Passage given –
While the Stormers were silenced with a hefty fine for their mire aimed at match officials, I believe that it will be far more difficult for Sanzar’s head of refereeing to muzzle legendary World Cup-winning coach Sir Graham Henry.

In my view, it’s a blessing in disguise that Henry has been bold enough to articulate the frustration that most coaches and players are currently feeling. The reality is that the standard of officiating in this year’s Super Rugby competition has to be called into question.

While coaches and players pay for poor performances by being demoted or removed from the system entirely, I honestly don’t believe there are sufficient consequences for shoddy officiating. Meting out fines or bans for voicing one’s displeasure is a purely punitive measure, which sweeps the real issue underneath the rug.

As we near the defining stage of the Super Rugby season, much is at stake for players and coaches alike and when questionable calls continue to go against a team, frustration naturally builds. All the players and coaches are calling for is consistency from match officials. At this high level of play, officiating should be at an equally elevated standard.

Given entries –

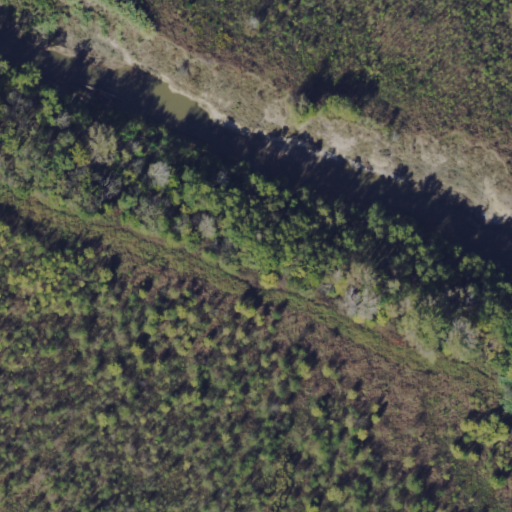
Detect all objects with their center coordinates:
river: (256, 126)
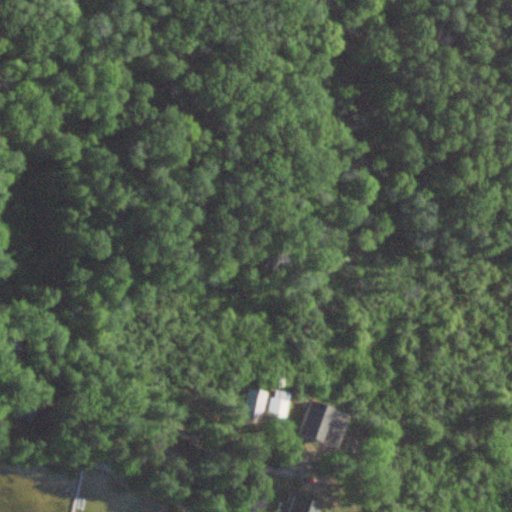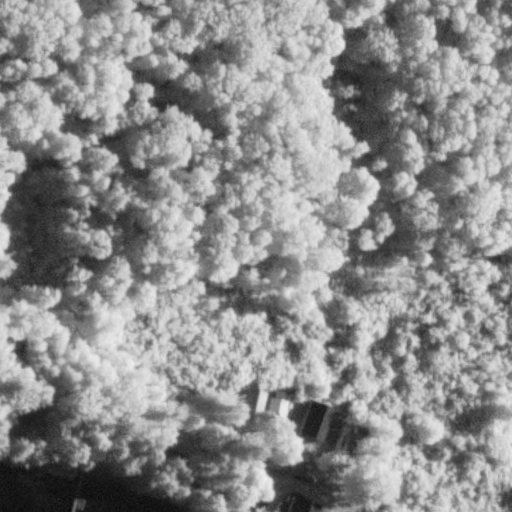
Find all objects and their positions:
building: (6, 347)
road: (151, 403)
building: (274, 404)
building: (8, 405)
building: (245, 497)
building: (288, 505)
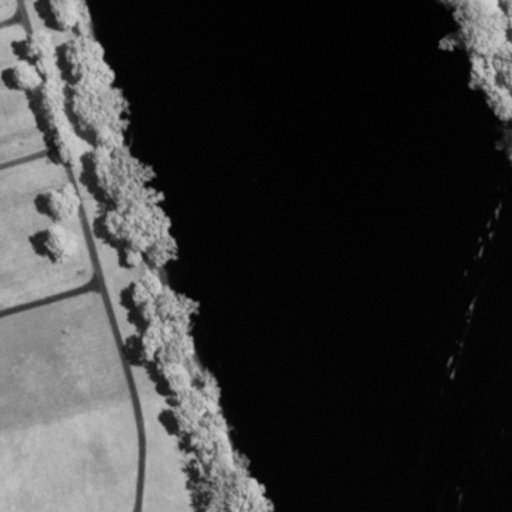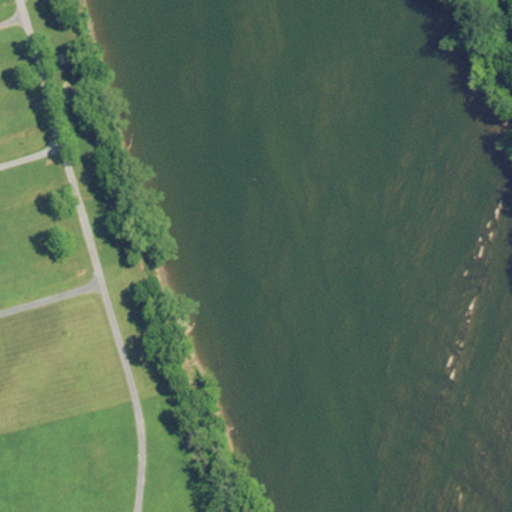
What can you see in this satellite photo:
road: (12, 22)
road: (31, 157)
road: (91, 254)
river: (384, 255)
road: (49, 295)
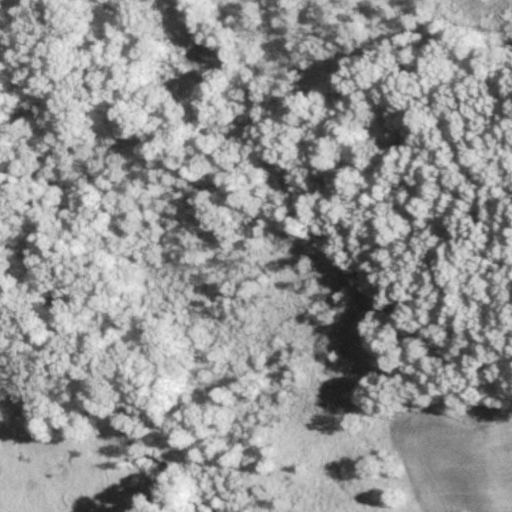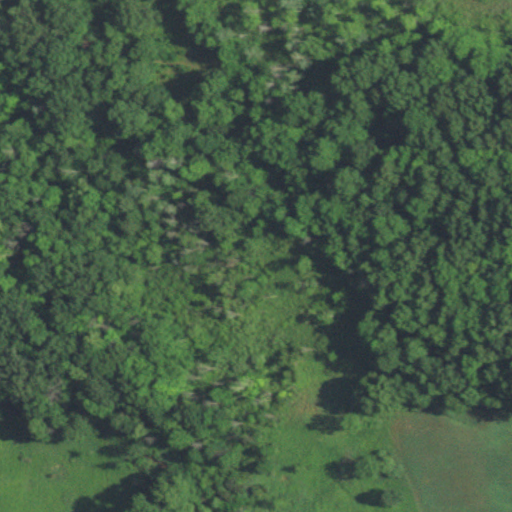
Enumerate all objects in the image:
road: (267, 104)
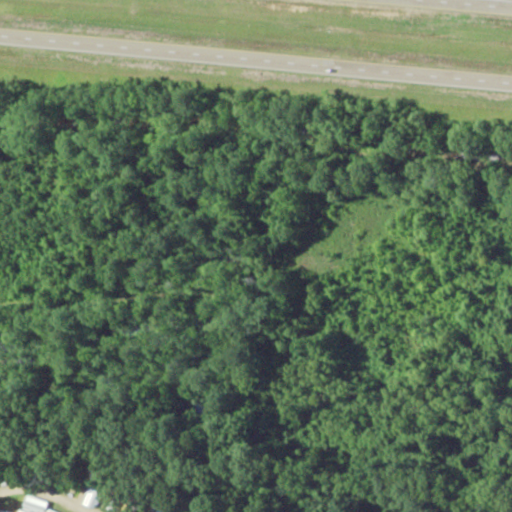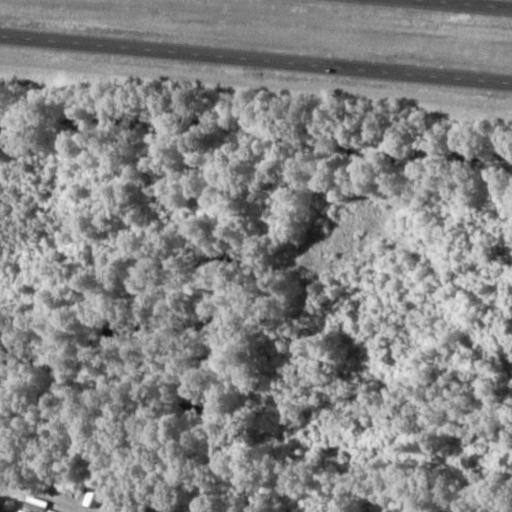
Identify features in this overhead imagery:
road: (466, 4)
road: (256, 58)
building: (31, 504)
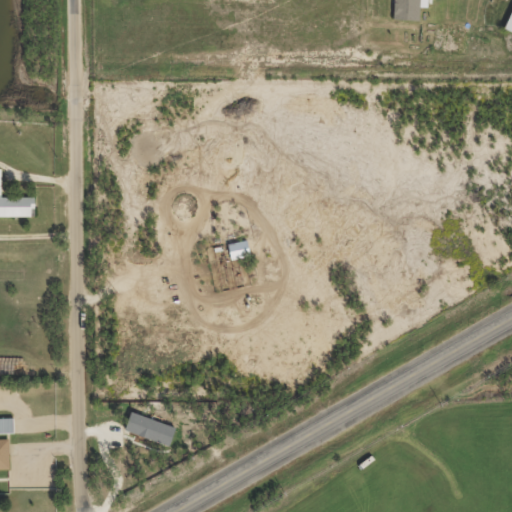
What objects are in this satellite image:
building: (509, 23)
building: (16, 205)
building: (238, 249)
road: (81, 256)
road: (351, 417)
building: (6, 424)
building: (4, 454)
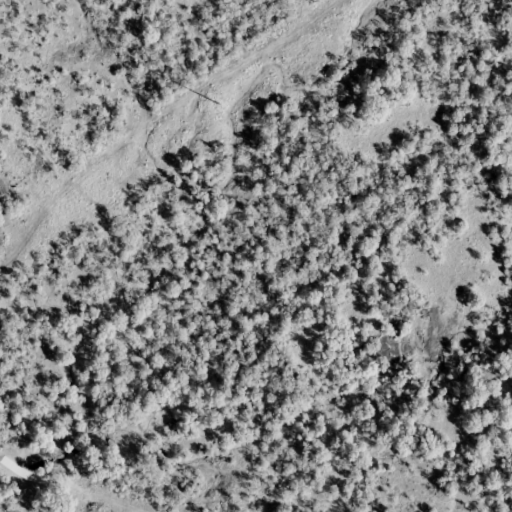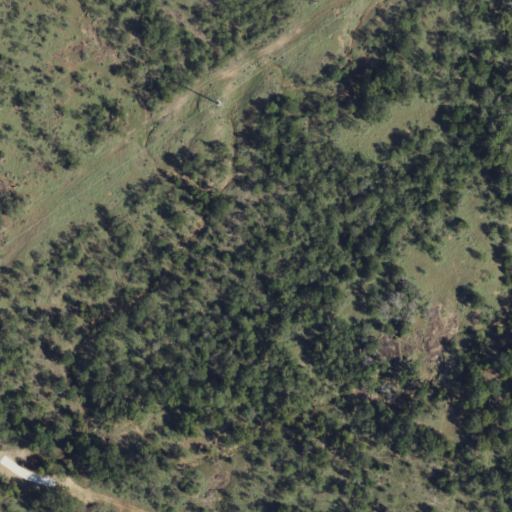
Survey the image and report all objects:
power tower: (217, 102)
road: (72, 497)
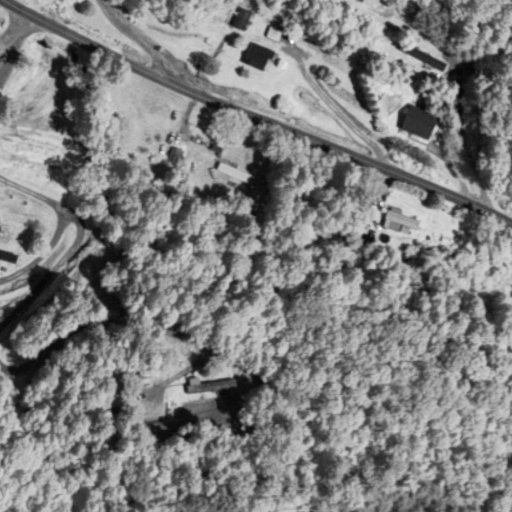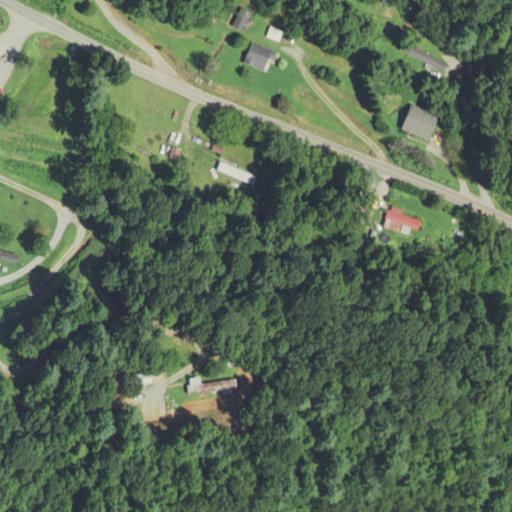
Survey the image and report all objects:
building: (244, 20)
road: (136, 37)
building: (260, 58)
building: (425, 58)
road: (345, 114)
road: (254, 117)
building: (422, 124)
road: (463, 137)
building: (238, 175)
building: (404, 223)
road: (39, 252)
building: (6, 257)
road: (43, 277)
building: (144, 380)
building: (210, 387)
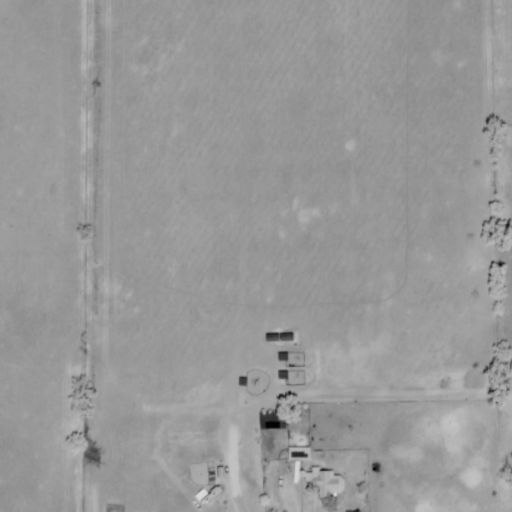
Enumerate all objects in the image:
building: (298, 454)
road: (289, 480)
building: (324, 483)
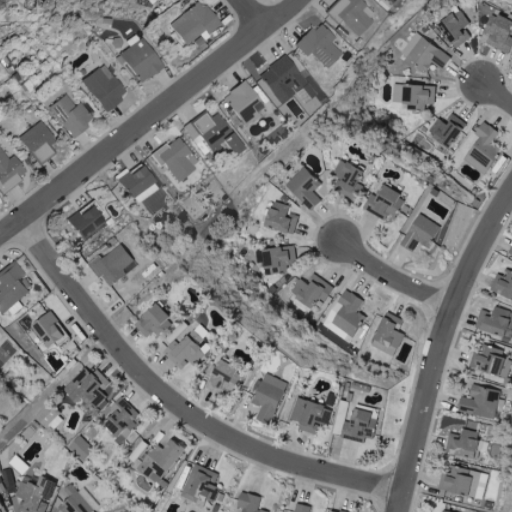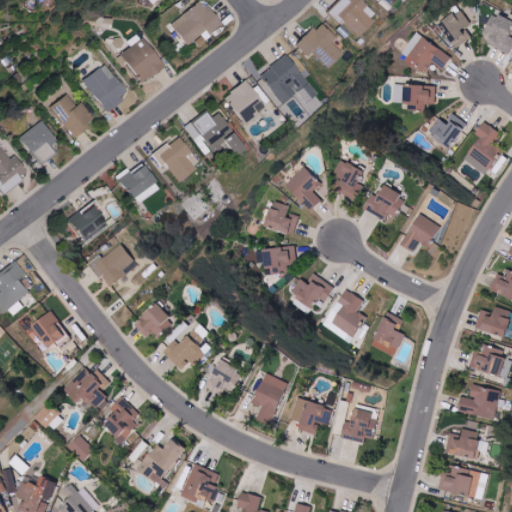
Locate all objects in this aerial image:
building: (392, 0)
road: (251, 13)
road: (280, 13)
building: (350, 14)
building: (194, 23)
building: (456, 28)
building: (500, 32)
building: (317, 45)
building: (424, 54)
building: (138, 61)
building: (284, 81)
building: (103, 87)
road: (497, 93)
building: (415, 95)
building: (242, 103)
building: (70, 115)
road: (131, 130)
building: (448, 130)
building: (212, 134)
building: (36, 142)
building: (484, 148)
building: (175, 159)
building: (9, 171)
building: (347, 177)
building: (134, 180)
building: (306, 188)
building: (387, 202)
building: (281, 217)
building: (422, 233)
building: (510, 252)
building: (277, 259)
building: (114, 264)
road: (393, 278)
building: (503, 284)
building: (12, 289)
building: (312, 291)
building: (154, 321)
building: (496, 322)
building: (50, 330)
building: (389, 335)
road: (438, 345)
building: (189, 348)
building: (492, 361)
building: (225, 376)
building: (87, 387)
building: (270, 396)
road: (178, 402)
building: (480, 402)
building: (50, 416)
building: (121, 423)
building: (361, 425)
building: (465, 443)
building: (81, 447)
building: (161, 462)
building: (20, 464)
building: (459, 480)
building: (10, 481)
building: (201, 485)
building: (36, 495)
building: (79, 500)
building: (250, 502)
building: (2, 507)
building: (302, 508)
building: (343, 511)
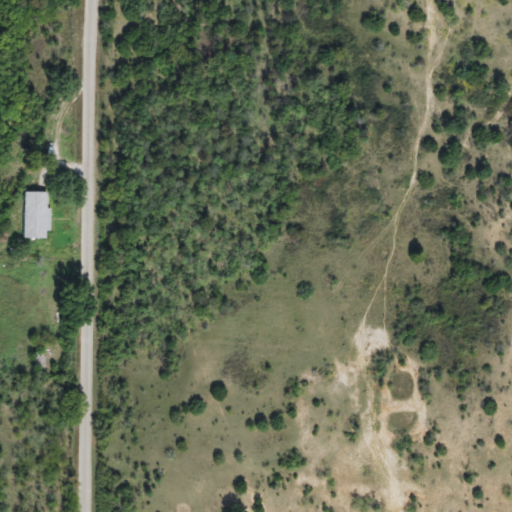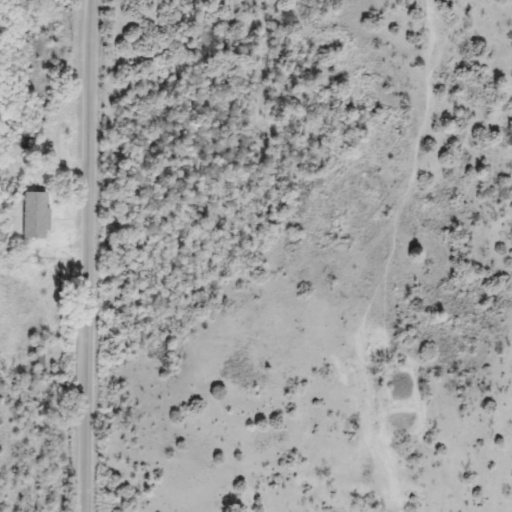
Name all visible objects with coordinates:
building: (31, 215)
building: (31, 216)
road: (85, 255)
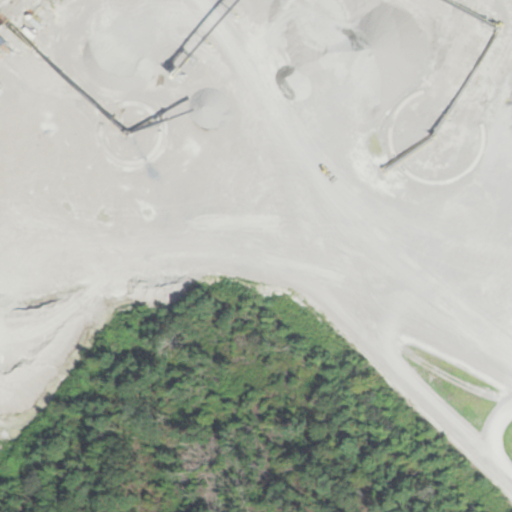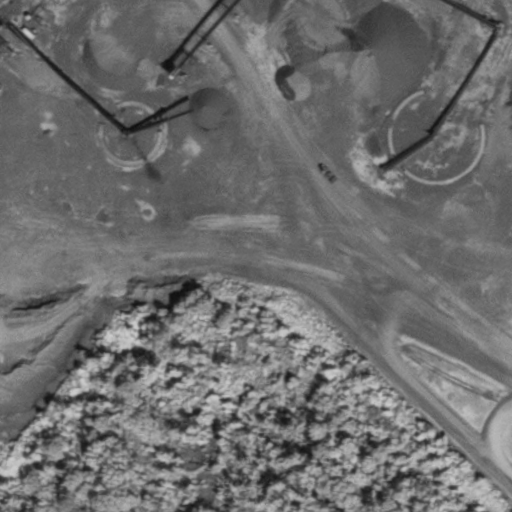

What you are asked to do – According to the Super Rugby refereeing piece, what are players and coaches calling for from match officials? The material has no connection to the Super Rugby refereeing piece.

Complete answer – Consistency.